Problem statement
Please give a word-for-word repeat of the line containing "Give the name" and all lines that come after it in the entries below, ending at the last line.

[Stored data]

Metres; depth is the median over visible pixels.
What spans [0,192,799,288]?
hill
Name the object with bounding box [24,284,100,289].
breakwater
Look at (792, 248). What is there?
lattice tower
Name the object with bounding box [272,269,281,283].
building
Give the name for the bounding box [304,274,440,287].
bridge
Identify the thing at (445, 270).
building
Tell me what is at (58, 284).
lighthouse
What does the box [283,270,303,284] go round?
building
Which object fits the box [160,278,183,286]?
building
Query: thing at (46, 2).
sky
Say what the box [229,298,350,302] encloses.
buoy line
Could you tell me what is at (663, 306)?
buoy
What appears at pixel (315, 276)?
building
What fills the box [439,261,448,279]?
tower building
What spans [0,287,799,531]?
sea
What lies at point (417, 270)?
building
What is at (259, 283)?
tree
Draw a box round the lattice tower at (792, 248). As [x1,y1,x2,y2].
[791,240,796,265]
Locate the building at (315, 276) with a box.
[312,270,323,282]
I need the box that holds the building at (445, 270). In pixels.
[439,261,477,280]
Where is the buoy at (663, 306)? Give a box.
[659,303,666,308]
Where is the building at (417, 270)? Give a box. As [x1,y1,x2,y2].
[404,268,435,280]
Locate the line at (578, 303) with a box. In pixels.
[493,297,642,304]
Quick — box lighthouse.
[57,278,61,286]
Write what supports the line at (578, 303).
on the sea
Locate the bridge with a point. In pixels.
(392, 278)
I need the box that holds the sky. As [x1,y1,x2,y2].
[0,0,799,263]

Solution
Give the name for the bounding box [304,274,440,287].
bridge
Identify the thing at (445, 270).
building
Tell me what is at (58, 284).
lighthouse
What does the box [283,270,303,284] go round?
building
Which object fits the box [160,278,183,286]?
building
Query: thing at (46, 2).
sky
Say what the box [229,298,350,302] encloses.
buoy line
Could you tell me what is at (663, 306)?
buoy
What appears at pixel (315, 276)?
building
What fills the box [439,261,448,279]?
tower building
What spans [0,287,799,531]?
sea
What lies at point (417, 270)?
building
What is at (259, 283)?
tree
Draw a box round the lattice tower at (792, 248). As [x1,y1,x2,y2].
[791,240,796,265]
Locate the building at (315, 276) with a box.
[312,270,323,282]
I need the box that holds the building at (445, 270). In pixels.
[439,261,477,280]
Where is the buoy at (663, 306)? Give a box.
[659,303,666,308]
Where is the building at (417, 270)? Give a box. As [x1,y1,x2,y2].
[404,268,435,280]
Locate the line at (578, 303) with a box. In pixels.
[493,297,642,304]
Quick — box lighthouse.
[57,278,61,286]
Write what supports the line at (578, 303).
on the sea
Locate the bridge with a point. In pixels.
(392, 278)
I need the box that holds the sky. As [x1,y1,x2,y2].
[0,0,799,263]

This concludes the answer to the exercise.